### [Task to complete]
Copy every line of the records word for word, from the line containing "common name: Lesser goldfinch" down to the line containing "order: Asparagales", with both of those lines included.

### [Records supplied]
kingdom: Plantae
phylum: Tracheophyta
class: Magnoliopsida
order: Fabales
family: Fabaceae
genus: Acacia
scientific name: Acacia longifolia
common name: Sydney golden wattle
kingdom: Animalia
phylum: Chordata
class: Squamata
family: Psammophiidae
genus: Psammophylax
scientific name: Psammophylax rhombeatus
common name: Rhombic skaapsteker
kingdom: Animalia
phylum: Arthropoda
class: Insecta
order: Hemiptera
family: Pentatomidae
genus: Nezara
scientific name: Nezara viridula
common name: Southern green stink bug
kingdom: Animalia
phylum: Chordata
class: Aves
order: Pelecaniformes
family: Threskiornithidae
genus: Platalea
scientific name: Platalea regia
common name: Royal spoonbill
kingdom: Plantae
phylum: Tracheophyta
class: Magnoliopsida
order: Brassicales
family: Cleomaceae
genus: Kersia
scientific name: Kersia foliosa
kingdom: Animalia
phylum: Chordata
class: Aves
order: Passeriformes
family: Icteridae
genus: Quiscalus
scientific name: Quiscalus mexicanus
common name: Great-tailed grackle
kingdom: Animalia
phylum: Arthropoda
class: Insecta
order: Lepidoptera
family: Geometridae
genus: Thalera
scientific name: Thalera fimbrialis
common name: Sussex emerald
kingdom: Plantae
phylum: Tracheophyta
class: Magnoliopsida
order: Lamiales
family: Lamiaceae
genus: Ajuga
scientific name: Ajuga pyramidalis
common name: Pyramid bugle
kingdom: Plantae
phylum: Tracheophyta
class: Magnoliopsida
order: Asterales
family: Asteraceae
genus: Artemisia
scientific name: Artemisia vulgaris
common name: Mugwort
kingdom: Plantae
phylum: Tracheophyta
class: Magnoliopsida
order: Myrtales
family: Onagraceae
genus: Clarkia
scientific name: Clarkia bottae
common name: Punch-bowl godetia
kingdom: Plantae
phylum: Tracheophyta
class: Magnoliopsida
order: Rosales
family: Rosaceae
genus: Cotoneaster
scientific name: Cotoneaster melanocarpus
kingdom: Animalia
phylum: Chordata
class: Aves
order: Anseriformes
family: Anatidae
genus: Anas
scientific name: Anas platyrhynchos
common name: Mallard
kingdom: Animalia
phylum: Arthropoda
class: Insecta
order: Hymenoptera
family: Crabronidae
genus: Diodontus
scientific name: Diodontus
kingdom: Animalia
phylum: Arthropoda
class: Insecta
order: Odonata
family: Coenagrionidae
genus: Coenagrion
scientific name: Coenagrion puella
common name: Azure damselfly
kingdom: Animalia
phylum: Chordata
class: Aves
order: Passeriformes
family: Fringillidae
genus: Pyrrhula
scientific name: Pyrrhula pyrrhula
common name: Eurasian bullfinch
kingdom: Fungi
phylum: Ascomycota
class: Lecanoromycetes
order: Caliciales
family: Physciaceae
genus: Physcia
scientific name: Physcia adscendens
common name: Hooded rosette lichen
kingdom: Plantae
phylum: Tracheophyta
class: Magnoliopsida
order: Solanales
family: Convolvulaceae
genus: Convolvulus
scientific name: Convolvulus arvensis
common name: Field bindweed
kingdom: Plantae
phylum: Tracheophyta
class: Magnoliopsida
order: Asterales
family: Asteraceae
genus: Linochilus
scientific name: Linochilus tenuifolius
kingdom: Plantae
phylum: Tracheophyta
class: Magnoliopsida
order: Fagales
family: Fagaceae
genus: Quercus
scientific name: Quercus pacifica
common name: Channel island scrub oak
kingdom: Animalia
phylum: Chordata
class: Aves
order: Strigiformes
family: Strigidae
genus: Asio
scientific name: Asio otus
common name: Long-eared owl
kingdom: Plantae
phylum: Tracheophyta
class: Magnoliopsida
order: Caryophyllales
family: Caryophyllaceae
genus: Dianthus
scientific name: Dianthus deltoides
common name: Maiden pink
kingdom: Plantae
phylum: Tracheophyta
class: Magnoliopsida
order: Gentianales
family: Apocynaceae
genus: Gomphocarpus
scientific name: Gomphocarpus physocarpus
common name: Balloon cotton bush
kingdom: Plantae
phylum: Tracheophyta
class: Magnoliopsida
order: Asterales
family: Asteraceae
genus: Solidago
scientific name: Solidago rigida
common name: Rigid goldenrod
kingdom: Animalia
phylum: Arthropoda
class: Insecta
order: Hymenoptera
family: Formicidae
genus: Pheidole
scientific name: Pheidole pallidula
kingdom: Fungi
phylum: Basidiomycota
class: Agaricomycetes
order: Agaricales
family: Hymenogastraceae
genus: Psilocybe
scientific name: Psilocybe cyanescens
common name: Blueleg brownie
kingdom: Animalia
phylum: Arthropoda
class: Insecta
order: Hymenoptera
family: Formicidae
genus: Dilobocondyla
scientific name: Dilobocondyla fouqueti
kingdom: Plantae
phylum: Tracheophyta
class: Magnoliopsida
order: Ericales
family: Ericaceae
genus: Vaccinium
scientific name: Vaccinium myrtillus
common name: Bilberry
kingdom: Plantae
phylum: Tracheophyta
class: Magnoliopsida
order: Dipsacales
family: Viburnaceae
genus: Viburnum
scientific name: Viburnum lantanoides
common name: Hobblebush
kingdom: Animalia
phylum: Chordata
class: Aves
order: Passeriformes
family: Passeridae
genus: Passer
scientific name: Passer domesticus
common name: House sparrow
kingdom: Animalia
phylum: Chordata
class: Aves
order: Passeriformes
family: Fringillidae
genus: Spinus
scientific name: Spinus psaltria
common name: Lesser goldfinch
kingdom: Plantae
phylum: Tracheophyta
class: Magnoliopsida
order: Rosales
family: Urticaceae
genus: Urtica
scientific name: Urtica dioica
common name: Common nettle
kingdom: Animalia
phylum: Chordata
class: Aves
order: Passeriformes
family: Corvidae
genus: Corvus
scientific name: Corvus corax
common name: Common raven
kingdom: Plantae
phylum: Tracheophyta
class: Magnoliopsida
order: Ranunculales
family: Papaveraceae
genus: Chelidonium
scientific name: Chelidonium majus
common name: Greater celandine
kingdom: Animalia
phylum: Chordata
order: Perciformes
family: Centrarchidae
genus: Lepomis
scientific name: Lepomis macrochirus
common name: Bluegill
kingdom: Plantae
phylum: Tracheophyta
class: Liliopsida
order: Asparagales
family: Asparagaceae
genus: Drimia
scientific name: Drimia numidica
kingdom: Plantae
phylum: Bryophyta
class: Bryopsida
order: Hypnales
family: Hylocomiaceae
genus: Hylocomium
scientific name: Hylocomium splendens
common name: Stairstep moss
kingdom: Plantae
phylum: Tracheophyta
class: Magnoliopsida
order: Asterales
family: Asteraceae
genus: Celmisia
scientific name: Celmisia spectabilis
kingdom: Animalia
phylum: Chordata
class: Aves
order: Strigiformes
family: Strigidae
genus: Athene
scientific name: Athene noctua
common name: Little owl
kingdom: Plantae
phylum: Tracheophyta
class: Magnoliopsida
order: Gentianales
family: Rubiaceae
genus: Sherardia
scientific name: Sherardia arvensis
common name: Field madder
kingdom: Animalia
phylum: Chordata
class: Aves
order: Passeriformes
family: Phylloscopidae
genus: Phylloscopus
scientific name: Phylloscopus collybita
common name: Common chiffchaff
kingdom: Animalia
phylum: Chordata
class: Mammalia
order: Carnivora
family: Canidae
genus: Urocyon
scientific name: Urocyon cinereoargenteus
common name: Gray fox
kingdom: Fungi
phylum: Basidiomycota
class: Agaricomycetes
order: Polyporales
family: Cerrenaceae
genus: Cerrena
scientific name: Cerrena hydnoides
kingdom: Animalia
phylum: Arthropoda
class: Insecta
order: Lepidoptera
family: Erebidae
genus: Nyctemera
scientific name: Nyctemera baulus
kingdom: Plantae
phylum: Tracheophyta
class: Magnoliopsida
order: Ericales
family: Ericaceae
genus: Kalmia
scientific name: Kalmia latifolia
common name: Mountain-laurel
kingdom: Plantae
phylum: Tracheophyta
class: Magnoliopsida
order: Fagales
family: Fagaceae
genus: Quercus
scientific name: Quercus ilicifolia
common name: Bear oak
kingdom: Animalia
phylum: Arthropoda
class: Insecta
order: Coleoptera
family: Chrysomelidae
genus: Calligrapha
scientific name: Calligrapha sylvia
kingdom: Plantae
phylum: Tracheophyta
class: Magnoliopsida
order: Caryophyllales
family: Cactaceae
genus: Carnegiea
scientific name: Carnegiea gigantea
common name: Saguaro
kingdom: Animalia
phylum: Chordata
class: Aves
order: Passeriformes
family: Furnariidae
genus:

### [Response]
common name: Lesser goldfinch
kingdom: Plantae
phylum: Tracheophyta
class: Magnoliopsida
order: Rosales
family: Urticaceae
genus: Urtica
scientific name: Urtica dioica
common name: Common nettle
kingdom: Animalia
phylum: Chordata
class: Aves
order: Passeriformes
family: Corvidae
genus: Corvus
scientific name: Corvus corax
common name: Common raven
kingdom: Plantae
phylum: Tracheophyta
class: Magnoliopsida
order: Ranunculales
family: Papaveraceae
genus: Chelidonium
scientific name: Chelidonium majus
common name: Greater celandine
kingdom: Animalia
phylum: Chordata
order: Perciformes
family: Centrarchidae
genus: Lepomis
scientific name: Lepomis macrochirus
common name: Bluegill
kingdom: Plantae
phylum: Tracheophyta
class: Liliopsida
order: Asparagales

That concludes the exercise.